TASK PROMPT: Somewhere below is a line with "(602, 340) = (224, 421): none -> pillow" and, later, a line with "(435, 400) = (688, 596): beige"; repeat those two lines and all the lines between them, exactly as they are.
GIVEN INFORMATION: Begin
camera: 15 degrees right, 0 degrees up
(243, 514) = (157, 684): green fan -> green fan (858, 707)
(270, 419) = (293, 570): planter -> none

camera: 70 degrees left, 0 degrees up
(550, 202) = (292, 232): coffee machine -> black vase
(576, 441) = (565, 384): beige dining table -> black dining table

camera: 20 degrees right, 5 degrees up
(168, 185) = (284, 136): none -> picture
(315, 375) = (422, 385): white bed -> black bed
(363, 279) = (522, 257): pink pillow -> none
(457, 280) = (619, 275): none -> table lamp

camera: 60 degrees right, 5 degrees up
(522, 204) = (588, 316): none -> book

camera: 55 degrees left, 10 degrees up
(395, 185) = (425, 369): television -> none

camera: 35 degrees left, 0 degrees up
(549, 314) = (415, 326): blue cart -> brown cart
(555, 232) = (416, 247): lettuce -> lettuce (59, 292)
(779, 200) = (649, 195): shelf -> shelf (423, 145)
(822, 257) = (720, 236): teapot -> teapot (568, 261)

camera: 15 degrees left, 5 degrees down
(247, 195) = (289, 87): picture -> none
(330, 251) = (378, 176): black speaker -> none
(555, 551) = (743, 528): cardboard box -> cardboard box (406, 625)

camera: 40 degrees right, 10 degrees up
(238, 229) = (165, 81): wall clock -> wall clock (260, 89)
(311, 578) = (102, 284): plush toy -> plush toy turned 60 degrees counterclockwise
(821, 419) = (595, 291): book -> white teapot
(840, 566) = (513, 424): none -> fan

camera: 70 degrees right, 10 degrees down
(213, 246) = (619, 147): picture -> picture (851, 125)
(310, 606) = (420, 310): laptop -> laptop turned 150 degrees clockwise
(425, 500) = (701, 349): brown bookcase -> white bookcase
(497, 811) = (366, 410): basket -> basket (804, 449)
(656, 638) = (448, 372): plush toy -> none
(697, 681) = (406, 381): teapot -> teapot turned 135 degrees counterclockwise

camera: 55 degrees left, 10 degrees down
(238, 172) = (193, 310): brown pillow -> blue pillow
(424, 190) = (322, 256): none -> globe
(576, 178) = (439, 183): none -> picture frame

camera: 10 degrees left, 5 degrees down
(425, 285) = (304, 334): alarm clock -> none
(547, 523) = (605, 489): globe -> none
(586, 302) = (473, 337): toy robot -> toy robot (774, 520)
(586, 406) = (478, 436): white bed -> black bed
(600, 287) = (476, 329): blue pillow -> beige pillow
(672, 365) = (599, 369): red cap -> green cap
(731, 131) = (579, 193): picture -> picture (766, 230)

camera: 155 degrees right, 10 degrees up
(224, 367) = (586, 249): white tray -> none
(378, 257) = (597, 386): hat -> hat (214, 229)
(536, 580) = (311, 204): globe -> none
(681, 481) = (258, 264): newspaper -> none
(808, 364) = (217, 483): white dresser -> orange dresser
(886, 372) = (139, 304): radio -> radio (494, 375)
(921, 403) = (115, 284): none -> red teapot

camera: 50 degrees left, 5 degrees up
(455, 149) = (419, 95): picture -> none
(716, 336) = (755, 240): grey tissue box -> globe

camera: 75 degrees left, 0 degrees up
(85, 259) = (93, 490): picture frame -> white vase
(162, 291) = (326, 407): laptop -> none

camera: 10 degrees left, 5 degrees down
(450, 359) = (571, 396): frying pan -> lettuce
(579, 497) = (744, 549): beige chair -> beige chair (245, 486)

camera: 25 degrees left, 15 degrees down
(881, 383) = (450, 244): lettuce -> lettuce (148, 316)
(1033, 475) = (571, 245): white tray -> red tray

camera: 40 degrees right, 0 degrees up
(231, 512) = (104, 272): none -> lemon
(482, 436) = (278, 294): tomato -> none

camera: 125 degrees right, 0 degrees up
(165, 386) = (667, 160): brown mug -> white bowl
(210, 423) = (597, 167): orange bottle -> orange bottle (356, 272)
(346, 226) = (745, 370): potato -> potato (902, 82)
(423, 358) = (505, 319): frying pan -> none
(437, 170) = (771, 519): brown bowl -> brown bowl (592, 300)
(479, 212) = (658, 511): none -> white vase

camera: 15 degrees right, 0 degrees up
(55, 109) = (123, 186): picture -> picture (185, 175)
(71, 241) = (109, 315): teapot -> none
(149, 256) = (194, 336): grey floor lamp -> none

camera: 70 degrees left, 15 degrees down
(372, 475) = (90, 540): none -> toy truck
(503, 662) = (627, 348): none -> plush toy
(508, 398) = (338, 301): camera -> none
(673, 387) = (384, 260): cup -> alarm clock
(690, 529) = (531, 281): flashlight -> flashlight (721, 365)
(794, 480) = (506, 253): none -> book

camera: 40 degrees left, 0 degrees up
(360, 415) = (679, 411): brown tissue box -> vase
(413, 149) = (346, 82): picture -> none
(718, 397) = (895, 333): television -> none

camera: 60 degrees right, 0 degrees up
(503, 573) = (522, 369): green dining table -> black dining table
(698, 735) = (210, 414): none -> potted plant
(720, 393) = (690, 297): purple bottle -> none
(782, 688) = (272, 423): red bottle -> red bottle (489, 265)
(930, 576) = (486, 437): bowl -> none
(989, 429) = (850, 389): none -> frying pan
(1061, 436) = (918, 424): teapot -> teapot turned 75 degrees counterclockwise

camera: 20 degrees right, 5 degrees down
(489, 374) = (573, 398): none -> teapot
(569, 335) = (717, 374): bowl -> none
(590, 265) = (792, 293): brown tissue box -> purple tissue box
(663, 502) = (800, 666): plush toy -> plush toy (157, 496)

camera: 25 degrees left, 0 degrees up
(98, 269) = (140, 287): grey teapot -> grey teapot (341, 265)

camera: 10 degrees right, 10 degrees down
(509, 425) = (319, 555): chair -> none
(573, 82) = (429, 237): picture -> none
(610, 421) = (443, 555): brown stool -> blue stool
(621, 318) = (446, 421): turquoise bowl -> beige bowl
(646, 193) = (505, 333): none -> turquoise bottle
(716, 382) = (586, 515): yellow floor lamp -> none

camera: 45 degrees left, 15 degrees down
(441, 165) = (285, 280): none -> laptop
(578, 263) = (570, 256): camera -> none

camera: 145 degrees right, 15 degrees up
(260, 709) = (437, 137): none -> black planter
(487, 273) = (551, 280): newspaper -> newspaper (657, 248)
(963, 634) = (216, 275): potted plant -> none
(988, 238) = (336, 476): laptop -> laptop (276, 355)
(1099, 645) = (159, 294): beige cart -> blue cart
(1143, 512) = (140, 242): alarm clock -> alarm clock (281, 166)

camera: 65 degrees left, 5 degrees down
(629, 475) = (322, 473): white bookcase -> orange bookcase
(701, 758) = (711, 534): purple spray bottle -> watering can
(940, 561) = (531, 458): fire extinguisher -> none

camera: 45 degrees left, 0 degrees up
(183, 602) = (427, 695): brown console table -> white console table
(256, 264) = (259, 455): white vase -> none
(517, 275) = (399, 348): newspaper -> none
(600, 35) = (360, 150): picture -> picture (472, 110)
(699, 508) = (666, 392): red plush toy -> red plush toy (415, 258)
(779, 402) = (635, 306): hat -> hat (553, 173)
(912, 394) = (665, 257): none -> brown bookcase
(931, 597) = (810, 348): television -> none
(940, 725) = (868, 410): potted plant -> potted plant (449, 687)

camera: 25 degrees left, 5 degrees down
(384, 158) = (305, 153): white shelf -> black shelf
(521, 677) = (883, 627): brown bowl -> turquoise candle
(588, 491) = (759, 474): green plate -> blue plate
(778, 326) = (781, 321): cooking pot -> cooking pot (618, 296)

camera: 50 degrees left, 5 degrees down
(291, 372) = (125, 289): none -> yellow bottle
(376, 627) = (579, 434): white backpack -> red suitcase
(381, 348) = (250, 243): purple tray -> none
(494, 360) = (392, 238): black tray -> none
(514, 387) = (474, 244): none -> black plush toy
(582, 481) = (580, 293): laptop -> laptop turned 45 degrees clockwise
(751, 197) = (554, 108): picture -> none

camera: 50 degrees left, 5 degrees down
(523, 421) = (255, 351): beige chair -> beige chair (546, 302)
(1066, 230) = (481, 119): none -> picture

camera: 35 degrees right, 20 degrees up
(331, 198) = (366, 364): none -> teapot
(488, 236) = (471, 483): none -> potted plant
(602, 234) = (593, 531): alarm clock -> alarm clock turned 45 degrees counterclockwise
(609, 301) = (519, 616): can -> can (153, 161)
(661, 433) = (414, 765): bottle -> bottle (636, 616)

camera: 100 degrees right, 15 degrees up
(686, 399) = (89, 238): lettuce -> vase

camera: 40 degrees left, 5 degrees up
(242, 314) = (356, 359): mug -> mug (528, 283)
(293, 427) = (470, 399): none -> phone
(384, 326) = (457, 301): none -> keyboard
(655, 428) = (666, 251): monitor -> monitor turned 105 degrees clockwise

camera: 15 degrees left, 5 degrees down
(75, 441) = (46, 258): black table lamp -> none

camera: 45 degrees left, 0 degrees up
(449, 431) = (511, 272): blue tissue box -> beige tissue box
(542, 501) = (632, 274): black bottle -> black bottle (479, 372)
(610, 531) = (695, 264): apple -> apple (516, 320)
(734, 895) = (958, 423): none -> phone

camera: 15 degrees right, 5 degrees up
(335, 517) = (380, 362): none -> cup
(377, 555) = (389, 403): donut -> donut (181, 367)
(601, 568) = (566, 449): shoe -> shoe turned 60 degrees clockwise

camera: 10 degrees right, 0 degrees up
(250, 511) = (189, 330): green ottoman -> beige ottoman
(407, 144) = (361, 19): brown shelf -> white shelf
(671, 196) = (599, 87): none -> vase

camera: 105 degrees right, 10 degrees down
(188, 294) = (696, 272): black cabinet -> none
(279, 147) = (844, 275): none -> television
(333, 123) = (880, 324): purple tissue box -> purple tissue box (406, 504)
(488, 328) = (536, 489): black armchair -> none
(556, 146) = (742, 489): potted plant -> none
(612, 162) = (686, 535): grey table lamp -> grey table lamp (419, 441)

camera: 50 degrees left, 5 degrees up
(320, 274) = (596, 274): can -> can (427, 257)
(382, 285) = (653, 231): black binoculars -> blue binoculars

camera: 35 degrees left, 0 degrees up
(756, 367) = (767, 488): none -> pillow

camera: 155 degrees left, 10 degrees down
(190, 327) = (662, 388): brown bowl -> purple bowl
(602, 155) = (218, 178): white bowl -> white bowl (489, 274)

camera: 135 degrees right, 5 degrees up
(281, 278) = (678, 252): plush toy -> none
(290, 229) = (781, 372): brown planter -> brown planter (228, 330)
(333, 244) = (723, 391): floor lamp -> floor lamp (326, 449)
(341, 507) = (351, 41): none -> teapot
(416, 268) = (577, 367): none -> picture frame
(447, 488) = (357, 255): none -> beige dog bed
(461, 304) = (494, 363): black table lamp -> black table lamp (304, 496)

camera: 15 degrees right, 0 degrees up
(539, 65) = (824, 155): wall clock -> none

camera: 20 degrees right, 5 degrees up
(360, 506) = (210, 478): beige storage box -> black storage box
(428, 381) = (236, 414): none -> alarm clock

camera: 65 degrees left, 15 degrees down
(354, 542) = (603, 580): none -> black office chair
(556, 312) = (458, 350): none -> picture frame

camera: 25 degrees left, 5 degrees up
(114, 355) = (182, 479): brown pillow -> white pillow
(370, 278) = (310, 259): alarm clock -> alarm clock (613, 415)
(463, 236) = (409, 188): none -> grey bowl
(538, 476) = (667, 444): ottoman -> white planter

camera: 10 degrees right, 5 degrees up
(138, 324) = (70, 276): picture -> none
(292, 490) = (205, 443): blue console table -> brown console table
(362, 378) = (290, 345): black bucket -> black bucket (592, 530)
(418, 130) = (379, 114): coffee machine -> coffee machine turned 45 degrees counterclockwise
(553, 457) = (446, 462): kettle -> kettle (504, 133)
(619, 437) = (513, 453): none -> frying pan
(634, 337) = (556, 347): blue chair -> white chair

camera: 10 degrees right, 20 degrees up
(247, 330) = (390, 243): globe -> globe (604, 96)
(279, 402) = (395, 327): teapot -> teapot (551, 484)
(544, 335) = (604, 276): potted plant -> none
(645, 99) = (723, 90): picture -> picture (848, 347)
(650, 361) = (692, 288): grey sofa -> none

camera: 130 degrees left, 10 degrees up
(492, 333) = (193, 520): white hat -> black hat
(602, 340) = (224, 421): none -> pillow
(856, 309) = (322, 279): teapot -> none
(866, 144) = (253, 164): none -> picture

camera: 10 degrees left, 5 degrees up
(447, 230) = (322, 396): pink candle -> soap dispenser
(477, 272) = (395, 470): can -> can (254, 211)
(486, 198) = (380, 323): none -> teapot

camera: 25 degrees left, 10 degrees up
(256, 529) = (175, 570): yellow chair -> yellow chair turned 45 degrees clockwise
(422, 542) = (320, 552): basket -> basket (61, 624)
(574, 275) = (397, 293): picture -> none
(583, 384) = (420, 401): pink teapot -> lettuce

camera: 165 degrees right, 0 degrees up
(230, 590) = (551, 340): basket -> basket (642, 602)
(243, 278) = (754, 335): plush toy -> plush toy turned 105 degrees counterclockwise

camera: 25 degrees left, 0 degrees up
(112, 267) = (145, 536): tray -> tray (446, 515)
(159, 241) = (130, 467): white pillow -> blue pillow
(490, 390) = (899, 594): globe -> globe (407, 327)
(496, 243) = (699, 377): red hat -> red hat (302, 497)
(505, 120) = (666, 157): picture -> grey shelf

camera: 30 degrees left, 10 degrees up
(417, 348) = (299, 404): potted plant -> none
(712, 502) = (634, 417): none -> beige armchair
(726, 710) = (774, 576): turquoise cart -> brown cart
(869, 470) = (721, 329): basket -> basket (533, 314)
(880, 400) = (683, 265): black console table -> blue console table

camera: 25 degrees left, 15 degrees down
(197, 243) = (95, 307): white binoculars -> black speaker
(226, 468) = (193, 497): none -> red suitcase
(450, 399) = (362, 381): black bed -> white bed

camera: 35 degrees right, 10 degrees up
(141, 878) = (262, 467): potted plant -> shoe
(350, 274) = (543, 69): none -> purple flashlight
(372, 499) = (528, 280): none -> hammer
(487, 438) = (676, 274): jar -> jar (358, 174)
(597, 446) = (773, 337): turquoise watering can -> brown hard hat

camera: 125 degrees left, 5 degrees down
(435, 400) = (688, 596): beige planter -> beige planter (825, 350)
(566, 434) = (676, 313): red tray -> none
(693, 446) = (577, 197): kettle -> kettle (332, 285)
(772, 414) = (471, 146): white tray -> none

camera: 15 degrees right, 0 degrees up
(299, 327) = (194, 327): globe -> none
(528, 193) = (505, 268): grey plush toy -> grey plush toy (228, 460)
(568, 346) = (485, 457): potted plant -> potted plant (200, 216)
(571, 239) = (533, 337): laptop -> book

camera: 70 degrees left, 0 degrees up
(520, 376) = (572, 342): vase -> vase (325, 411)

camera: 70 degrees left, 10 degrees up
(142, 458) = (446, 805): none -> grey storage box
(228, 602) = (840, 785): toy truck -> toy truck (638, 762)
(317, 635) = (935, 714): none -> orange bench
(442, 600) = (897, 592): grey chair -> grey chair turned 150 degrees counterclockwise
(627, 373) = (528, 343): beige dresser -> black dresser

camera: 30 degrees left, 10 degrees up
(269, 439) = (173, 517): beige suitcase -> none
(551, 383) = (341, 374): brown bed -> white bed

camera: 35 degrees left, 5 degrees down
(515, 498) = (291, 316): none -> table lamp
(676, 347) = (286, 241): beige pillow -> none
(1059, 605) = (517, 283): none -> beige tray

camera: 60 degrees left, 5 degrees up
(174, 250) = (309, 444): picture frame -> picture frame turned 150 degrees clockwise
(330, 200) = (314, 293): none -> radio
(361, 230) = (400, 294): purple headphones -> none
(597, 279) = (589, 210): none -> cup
GIVEN INFORMATION: End
TASK OUTPUT:
(602, 340) = (224, 421): none -> pillow
(856, 309) = (322, 279): teapot -> none
(866, 144) = (253, 164): none -> picture

camera: 10 degrees left, 5 degrees up
(447, 230) = (322, 396): pink candle -> soap dispenser
(477, 272) = (395, 470): can -> can (254, 211)
(486, 198) = (380, 323): none -> teapot

camera: 25 degrees left, 10 degrees up
(256, 529) = (175, 570): yellow chair -> yellow chair turned 45 degrees clockwise
(422, 542) = (320, 552): basket -> basket (61, 624)
(574, 275) = (397, 293): picture -> none
(583, 384) = (420, 401): pink teapot -> lettuce

camera: 165 degrees right, 0 degrees up
(230, 590) = (551, 340): basket -> basket (642, 602)
(243, 278) = (754, 335): plush toy -> plush toy turned 105 degrees counterclockwise

camera: 25 degrees left, 0 degrees up
(112, 267) = (145, 536): tray -> tray (446, 515)
(159, 241) = (130, 467): white pillow -> blue pillow
(490, 390) = (899, 594): globe -> globe (407, 327)
(496, 243) = (699, 377): red hat -> red hat (302, 497)
(505, 120) = (666, 157): picture -> grey shelf

camera: 30 degrees left, 10 degrees up
(417, 348) = (299, 404): potted plant -> none
(712, 502) = (634, 417): none -> beige armchair
(726, 710) = (774, 576): turquoise cart -> brown cart
(869, 470) = (721, 329): basket -> basket (533, 314)
(880, 400) = (683, 265): black console table -> blue console table

camera: 25 degrees left, 15 degrees down
(197, 243) = (95, 307): white binoculars -> black speaker
(226, 468) = (193, 497): none -> red suitcase
(450, 399) = (362, 381): black bed -> white bed

camera: 35 degrees right, 10 degrees up
(141, 878) = (262, 467): potted plant -> shoe
(350, 274) = (543, 69): none -> purple flashlight
(372, 499) = (528, 280): none -> hammer
(487, 438) = (676, 274): jar -> jar (358, 174)
(597, 446) = (773, 337): turquoise watering can -> brown hard hat

camera: 125 degrees left, 5 degrees down
(435, 400) = (688, 596): beige planter -> beige planter (825, 350)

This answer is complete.